3 Min Read
* Investors await Treasury debt auctions
* Bond prices stable after last week's drop
* China's trade balance swings to deficit
By Sam Forgione
NEW YORK, March 10 (Reuters) - U.S. Treasuries prices were roughly unchanged on Monday ahead of U.S. government debt auctions this week that are expected to attract buyers after a drop in benchmark bond prices.
The Treasury will sell $64 billion in new coupon-bearing debt this week, including $30 billion in three-year notes, $21 billion in 10-year notes and $13 billion in 30-year bonds.
"People are taking a breather and waiting to buy into supply," said Justin Hoogendoorn, fixed income strategist at BMO Capital Markets in Chicago.
Hoogendoorn said the auctions should do "pretty well" given reduced prices on benchmark bonds. The yield on the benchmark 10-year U.S. Treasury note rose 18 basis points to 2.79 percent last week. Bond yields move inversely to their prices.
The yield on the 10-year Treasury hit 2.82 percent on Friday, marking its highest level in six weeks after a calming of geopolitical tensions in Russia and Ukraine and stronger-than-expected U.S. jobs data spurred selling of the safe-haven bonds.
Prices on benchmark 10-year U.S. Treasuries were last up 3/32 to yield 2.78 percent. That yield was down just slightly from last Friday, when the 10-year yield traded at 2.79 percent.
Traders said the slight gain in benchmark Treasuries came after data on Saturday showed China's exports unexpectedly tumbled 18 percent year-on-year in February, swinging the trade balance into deficit and adding to fears of a slowdown in the world's No. 2 economy.
The upcoming debt auctions limited the gains in Treasuries prices, however, said Lou Brien, market strategist at DRW Trading in Chicago. He said that the ongoing tensions between Russia and Ukraine could still drive benchmark bond prices higher this week.
In Crimea, unidentified armed men fired in the air as they moved into a Ukrainian naval post on Monday in the latest confrontation since Russian military groups seized control of the Black Sea peninsula.

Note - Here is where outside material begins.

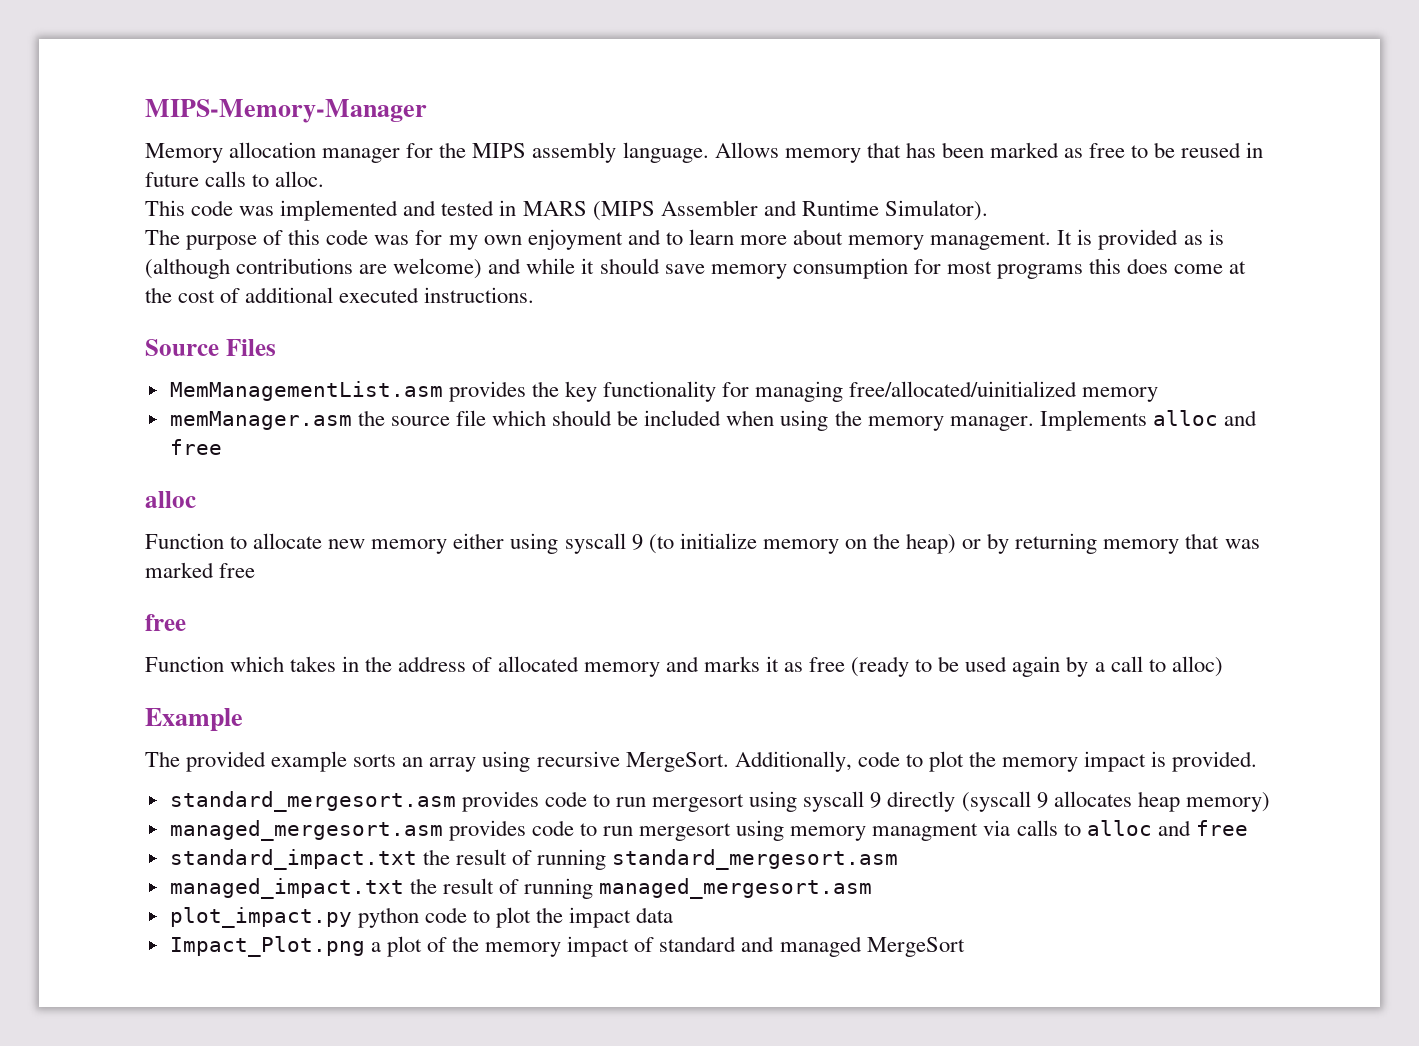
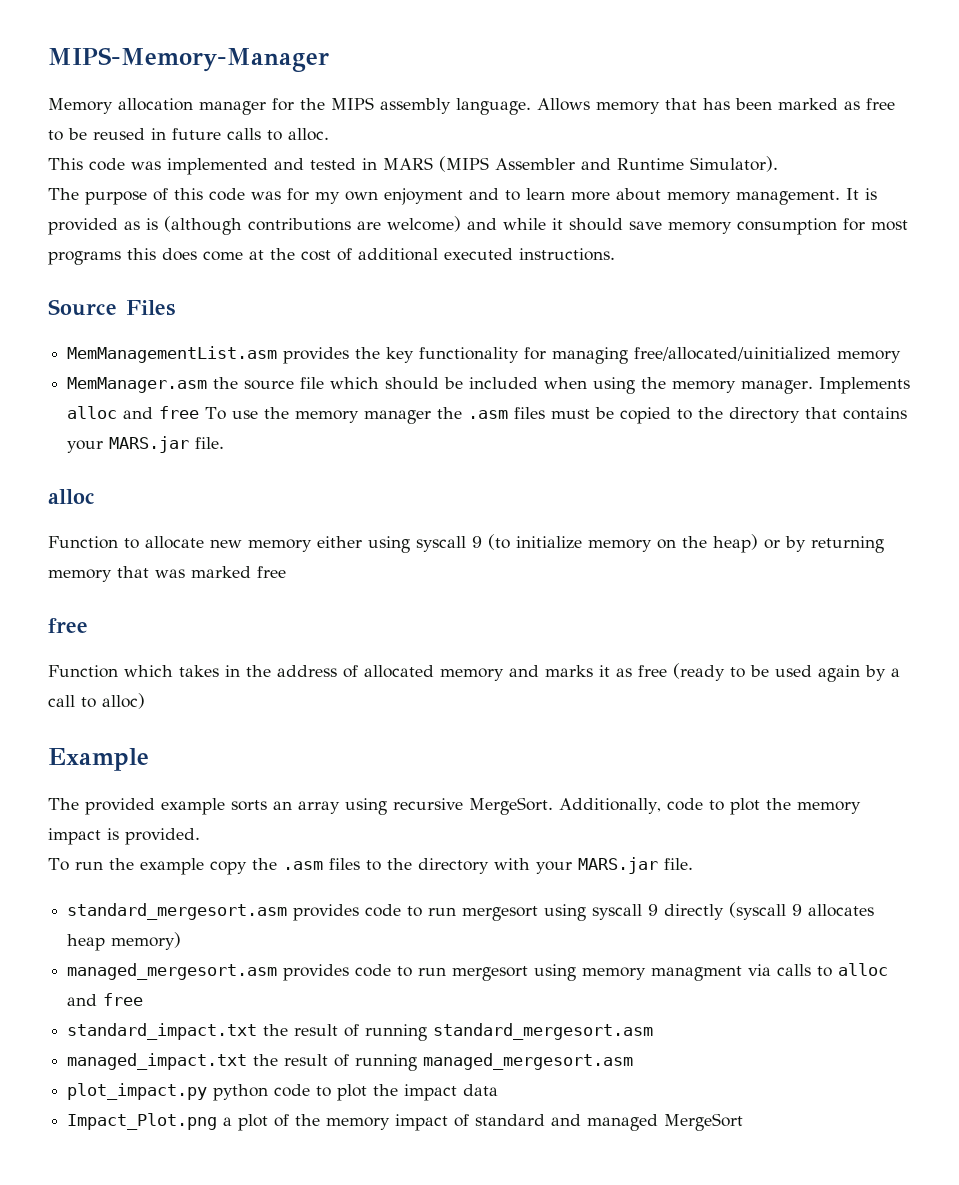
[169,411,352,430] memManager.asm -> [67,377,208,393] MemManager.asm
(222, 447) none -> [205,407,908,424] [67,436,225,453] To use the memory manager the .asm files must be copied to the directory that contains your MARS.jar file.
(1258, 761) none -> [48,857,693,875] // To run the example copy the .asm files to the directory with your MARS.jar file.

Russia said the United States had spurned an invitation to hold new talks on resolving the crisis.
"There's enough trepidation about what's going on in the Ukraine that you're going to see a bid in Treasuries," Brien of DRW Trading said.
On Wall Street, the benchmark Standard & Poor's 500 stock index pared earlier losses to trade down just 0.05 percent. The weak Chinese economic data and lingering concerns over Russia and Ukraine hurt global stocks.
The U.S. Federal Reserve bought $2.47 billion in U.S. Treasuries maturing between May 2022 and Nov. 2023 on Monday, but the purchases had little effect on Treasuries prices.
The 30-year Treasury bond last traded up 1/32 in price to yield 3.72 percent, roughly unchanged from Friday.